例年6月上~中旬にピークを迎える青梅だが、近年は気候変動の影響を受けて早めに出回るなど入荷期間が不安定だ。このため、旬の時期が微妙に前後し、買うタイミングを逸してしまうお客も多く、売場にいると今年の出回り時季について聞くお客も多いので、いつでも答えられるようにしておきたい。

また、青梅を購入するお客は毎年梅酒、漬け梅を作る傾向が強い。多く作るお客は10kg単位で購入するので、こうしたお客を囲い込むことが青梅の売上増に結び付く。その際、最も有効な手段が「販売予定の事前告知」だ。

市場、産地から青梅の出荷情報を集め「今年の青梅は〇〇日から販売予定、△△日頃入荷ピークの見込み」などの事前告知を早めに実施するとよい。できるだけ状態の良い青梅を購入し、梅酒、漬け梅を作りたいお客はそのタイミングに購入してくれるようになるはずだ。

売場づくりに当たっては、青梅作付面積の半分以上を占める「南高」と2番目に多い「白加賀」を軸に(この2品種で青梅全生産量の約7割以上になる)、「小梅」に加えた展開が基本となる。

これに地元産の品種があれば品揃えする。
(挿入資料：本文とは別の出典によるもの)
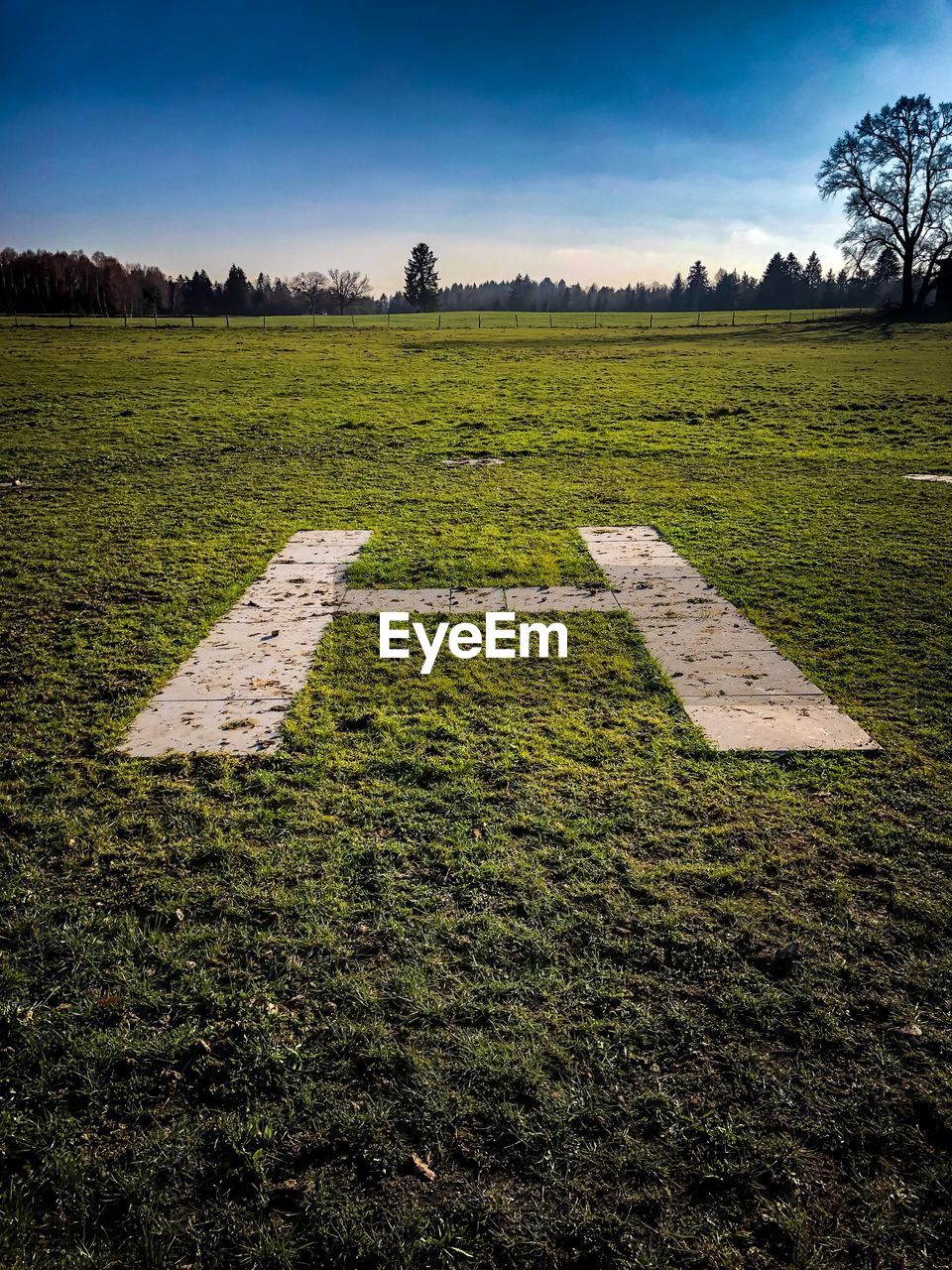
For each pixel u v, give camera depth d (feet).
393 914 12.51
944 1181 8.63
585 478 48.16
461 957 11.66
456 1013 10.70
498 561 32.24
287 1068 9.93
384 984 11.18
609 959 11.65
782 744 17.70
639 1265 7.85
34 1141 9.03
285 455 54.34
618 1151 8.93
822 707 19.52
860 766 16.76
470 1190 8.54
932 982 11.25
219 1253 7.98
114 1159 8.86
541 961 11.59
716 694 20.42
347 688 20.92
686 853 13.97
アカシソや氷砂糖、梅酒瓶、ホワイトリカーなど関連商品と併せ、青梅の出始めに合わせて売場を拡大したい。

この関連商品も併せた売場拡大をスムースに行い、チャンスロスを生まないためにも産地出荷情報を随時チェックし、関連商品を扱う他部門担当者とも共有しつつ売場計画を組むことが重要だ。

トウモロコシ

東京都中央卸売市場の入荷実績を見ると、毎年6月~7月にトウモロコシの入荷量がピークとなり、それに合わせて単価も下がって売りやすくなってくる。1本100円台前半で販売できるようになれば一気に売場拡大したいところだ。

野菜の中でもトウモロコシはトマトと並んで、味が命となる品目だ。一度購入しておいしければ、その店でまた購入するリピート客になってもらえる。このリピート率を上げることがトウモロコシ販売の数字を上向かせるポイントになる。

その際、重要なのが鮮度管理、日々の売り切りだ。トウモロコシをはじめとした豆類は、収穫後の呼吸作用が激しく時間経過と共に持ち味の甘さが失われていく。

それを防ぎ、お客に甘くておいしいトウモロコシを食べてもらうためにも、低温での商品管理を行いできるだけ呼吸量を抑えると共に、当日入荷商品をできる限り当日売り切るのが理想だ。

また、売場では、実入りが分かりやすいよう、写真のように一部皮をむいて実入り具合が見えるようにする工夫もよいだろう。

サクランボ

近年は気候変動の影響を受け、出回り期間と作柄が毎年大きくぶれるため売りづらい商品だが、しっかり出回り時期と品種を押さえて販売すれば果実の売上げを大きく上向かせることができる。

例年この時季、国産のサクランボと同時並行で輸入チェリーが出回るが、世界的なインフレや円安の影響で輸入チェリーの割安感が薄れ、国産の存在感が増しているので今年の国産、輸入サクランボは価格や商品状況を見ながら商品構成を考える必要がある。

売場展開については導入期は早生種の高砂、紅さやかがメインになるが、この時季にきちんとした食味のものを販売しないと、その後の販売状況に影響しかねないので注意が必要だ。

その後、最も生産量が多い佐藤錦が出回るころが販売ピークとなり、晩生種の紅秀峰、ナポレオンにつなぐ。いずれの時季も産地の天候により品質がばらつくため、日々入荷商品の品質チェックと産地の天候も確認し、品質的に不安があるようなら早めに売り切るようにする。

また、一般的な産地パックに加えばらものを仕入れ、丸カップなどの包材を活用して自店独自の販売規格を作るのもよい。

スイカ

昨年の6月は下旬を中心に記録的な高温となり、27日には九州から関東にかけて梅雨明けが発表されるなど「スイカ日和」が続いたことで、多くの店で過去にない売上げを記録した。今年のスイカ販売については、昨年の販売実績をベースにしつつ、今年の作柄、天候に合わせた販売を行いたい。

売場展開についてはカット売りを中心に玉売りを併売する形を取り、カット売りについては自店の客層、そのときの天候に合わせ6分の1~8分の1カットを中心にブロックカット、スライスカットなどさまざまな販売規格を試すことで、自店の売れ筋規格を早めに見つけることが効率的な販売をするためのポイントとなる。